Obviously you use two semaphores :

```
template `<`typename t_element, size_t t_size>
class mpmc_boundq_blocking
{
mpmc_boundq_3`<`t_element,t_size> m_queue;

fastsemaphore   pushsem;
fastsemaphore   popsem;

public:

mpmc_boundq_blocking() : pushsem(t_size), popsem(0)
{
}

void push( const t_element & T )
{
pushsem.wait();

bool pushed = queue.push(x);
RL_ASSERT( pushed );

popsem.post();
}

void pop( t_element * pT )
{
popsem.wait();

bool popped = queue.pop(&x);
RL_ASSERT( popped );

pushsem.post();
}

};

```
now push() blocks when it's full and pop() blocks when it's empty. The asserts are only correct when we use the modified push/pop that correctly checks for full/empty and spins during contention.

But what's up with the full check? At (*3) we see that the item we are trying to write has a previous write index in it that has not been read. So we must be full already, right? We have semaphores telling us that slots are available or not, why are they not reliable? Why do we need (*4) also?

Because reads can go out of order.

```
say the queue was full
then two reads come in and grab slots, but don't finish their read yet
then only the second one finishes its read
it posts the semaphore
so I think I can write
I grab a write slot
but it's not empty yet
it's actually a later slot that's empty
and I need to wait for this reader to finish

```
Readers with good memory might remember this issue from our analysis of Thomasson's simple MPMC which was built on two semaphores - and had this exact same problem. If a reader is swapped out, then other readers can post the pushsem, so writers will wake up and try to write, but the first writer can't make progress because its slot is still in use by a swapped out reader.

Note that this queue that we've wound up with is identical to Dmitry's MPMC Bounded Queue .

There are a lot of hidden issues with it that are not at all apparent from Dmitry's page. If you look at his code you might not notice that : 1) enqueue doesn't only return false when full, 2) there is a cas-spin and a wait-spin together in the same loop, 3) while performance is good in the best case, it's arbitrarily bad if a thread can get swapped out.

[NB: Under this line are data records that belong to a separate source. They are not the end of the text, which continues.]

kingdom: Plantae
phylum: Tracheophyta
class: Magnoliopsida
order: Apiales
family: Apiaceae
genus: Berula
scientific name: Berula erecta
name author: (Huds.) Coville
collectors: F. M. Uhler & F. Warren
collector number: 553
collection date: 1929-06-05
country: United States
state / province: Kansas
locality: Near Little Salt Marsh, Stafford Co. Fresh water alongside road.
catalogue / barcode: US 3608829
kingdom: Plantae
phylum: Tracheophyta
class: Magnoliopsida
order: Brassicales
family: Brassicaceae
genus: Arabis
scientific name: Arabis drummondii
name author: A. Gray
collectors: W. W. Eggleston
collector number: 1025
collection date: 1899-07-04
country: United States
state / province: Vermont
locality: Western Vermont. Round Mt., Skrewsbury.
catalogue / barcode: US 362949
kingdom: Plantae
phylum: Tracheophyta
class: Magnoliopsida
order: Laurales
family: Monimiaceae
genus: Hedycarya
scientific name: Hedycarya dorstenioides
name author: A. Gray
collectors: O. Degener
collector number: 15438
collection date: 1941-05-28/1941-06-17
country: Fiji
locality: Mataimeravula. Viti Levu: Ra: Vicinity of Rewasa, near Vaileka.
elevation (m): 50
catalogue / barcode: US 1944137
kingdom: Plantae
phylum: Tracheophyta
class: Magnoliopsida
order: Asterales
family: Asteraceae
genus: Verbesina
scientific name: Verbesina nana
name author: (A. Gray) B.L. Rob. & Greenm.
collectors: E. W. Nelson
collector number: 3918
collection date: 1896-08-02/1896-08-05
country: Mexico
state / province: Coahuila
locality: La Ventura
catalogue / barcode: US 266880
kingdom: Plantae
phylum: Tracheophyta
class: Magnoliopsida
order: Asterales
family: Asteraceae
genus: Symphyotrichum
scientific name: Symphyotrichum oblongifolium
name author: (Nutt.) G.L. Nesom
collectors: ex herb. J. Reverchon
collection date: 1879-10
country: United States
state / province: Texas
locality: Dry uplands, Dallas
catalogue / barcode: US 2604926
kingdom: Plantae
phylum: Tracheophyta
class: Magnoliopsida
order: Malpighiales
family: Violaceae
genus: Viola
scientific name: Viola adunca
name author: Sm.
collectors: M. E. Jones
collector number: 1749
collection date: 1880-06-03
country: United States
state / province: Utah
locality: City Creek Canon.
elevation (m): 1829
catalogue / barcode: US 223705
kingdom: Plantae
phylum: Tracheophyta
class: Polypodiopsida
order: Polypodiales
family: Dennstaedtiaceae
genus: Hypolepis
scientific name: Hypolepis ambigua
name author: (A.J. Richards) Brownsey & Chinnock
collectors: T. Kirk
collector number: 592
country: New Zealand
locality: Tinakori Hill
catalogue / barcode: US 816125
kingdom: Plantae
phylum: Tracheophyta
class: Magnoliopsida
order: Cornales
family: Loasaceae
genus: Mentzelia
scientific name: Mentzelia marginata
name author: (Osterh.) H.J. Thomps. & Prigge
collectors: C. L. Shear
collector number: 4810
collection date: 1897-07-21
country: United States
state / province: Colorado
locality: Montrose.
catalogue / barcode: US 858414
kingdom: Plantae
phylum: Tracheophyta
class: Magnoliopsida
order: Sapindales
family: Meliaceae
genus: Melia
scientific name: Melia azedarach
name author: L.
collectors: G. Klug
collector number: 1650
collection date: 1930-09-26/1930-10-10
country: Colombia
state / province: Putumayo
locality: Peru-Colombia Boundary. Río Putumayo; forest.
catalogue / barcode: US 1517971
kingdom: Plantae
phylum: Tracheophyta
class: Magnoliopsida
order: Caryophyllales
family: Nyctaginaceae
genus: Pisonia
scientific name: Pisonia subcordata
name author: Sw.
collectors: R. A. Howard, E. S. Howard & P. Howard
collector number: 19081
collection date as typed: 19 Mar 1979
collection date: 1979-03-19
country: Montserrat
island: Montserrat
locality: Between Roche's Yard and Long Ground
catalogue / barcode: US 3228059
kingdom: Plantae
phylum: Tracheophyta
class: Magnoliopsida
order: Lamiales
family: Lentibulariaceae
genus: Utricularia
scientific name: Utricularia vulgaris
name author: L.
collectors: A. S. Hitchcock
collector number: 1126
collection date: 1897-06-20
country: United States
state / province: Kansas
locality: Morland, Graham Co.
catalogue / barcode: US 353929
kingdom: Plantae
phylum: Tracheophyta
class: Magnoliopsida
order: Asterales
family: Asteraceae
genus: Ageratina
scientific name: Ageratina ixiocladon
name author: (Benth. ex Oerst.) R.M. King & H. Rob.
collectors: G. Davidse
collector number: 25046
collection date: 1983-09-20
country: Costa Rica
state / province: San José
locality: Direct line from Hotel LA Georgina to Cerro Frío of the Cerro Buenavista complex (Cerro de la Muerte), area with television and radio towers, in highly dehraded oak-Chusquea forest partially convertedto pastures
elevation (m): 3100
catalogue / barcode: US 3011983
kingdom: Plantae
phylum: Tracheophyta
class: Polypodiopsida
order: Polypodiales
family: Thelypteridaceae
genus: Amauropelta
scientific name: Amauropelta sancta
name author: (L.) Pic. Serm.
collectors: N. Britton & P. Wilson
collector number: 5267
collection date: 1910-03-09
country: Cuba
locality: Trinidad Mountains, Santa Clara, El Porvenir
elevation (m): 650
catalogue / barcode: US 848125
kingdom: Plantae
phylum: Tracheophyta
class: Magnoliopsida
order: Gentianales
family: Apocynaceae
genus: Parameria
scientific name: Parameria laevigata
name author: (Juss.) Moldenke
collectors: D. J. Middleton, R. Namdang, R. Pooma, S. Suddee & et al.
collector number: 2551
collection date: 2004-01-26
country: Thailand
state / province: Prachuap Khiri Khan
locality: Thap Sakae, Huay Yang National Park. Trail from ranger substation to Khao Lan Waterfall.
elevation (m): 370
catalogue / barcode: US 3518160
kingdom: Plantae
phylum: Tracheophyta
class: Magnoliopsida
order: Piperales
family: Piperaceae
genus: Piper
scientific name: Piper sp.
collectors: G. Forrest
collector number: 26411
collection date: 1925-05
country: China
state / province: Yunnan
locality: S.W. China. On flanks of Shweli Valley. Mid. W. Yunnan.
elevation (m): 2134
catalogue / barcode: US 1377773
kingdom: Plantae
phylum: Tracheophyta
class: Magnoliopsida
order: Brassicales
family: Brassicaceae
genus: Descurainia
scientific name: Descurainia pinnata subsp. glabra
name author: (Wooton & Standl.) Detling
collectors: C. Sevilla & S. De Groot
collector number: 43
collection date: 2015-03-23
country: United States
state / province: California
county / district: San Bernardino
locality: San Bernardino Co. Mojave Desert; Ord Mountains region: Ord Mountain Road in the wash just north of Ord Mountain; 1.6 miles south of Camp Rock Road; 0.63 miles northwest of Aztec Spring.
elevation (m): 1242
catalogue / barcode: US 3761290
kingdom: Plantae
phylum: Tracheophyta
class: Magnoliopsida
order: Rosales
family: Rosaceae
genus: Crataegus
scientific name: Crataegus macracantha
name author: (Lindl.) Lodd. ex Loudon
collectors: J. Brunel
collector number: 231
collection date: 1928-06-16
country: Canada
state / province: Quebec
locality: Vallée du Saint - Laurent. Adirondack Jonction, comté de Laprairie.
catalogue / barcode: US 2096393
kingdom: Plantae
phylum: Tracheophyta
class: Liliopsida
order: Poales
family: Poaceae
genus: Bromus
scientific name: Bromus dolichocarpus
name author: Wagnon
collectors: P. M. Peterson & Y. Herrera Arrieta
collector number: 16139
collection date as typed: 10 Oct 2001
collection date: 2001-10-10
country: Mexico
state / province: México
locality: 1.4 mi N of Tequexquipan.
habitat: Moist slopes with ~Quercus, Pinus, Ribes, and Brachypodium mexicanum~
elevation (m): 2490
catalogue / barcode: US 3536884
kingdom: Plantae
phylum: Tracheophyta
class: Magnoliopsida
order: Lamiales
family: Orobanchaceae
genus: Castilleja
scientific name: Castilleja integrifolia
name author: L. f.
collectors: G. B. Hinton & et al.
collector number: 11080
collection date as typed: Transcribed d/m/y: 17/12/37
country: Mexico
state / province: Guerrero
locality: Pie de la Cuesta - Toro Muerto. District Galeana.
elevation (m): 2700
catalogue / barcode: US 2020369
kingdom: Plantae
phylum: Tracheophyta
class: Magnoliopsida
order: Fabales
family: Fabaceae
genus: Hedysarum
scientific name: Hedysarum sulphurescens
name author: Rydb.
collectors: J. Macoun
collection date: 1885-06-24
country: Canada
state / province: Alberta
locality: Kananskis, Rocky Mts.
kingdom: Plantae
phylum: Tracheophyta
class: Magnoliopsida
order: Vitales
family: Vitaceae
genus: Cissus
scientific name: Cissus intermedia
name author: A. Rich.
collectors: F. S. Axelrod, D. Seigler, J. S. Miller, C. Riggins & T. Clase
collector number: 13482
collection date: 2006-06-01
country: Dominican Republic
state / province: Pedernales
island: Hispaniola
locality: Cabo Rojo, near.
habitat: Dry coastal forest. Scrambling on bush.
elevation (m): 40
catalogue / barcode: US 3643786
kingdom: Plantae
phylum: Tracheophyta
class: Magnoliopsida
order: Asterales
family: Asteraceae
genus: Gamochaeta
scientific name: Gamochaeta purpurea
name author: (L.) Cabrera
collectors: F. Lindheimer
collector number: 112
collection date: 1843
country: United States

Despite their popularity, I think all the MPMC bounded queues like this are a bad idea in non-kernel environments ("kernel-like" to me means you have manual control over which threads are running; eg. you can be sure that the thread you are waiting on is running; some game consoles are "kernel-like" BTW).

(in contrast, I think the spsc bounded queue we did last time is quite good; in fact this was a "rule of thumb" that I posted back in the original lockfree series ages ago - whenever possible avoid MPMC structures, prefer SPSC, even multi-plexed SPSC , hell even two-mutex-protected SPSC can be better than MPMC).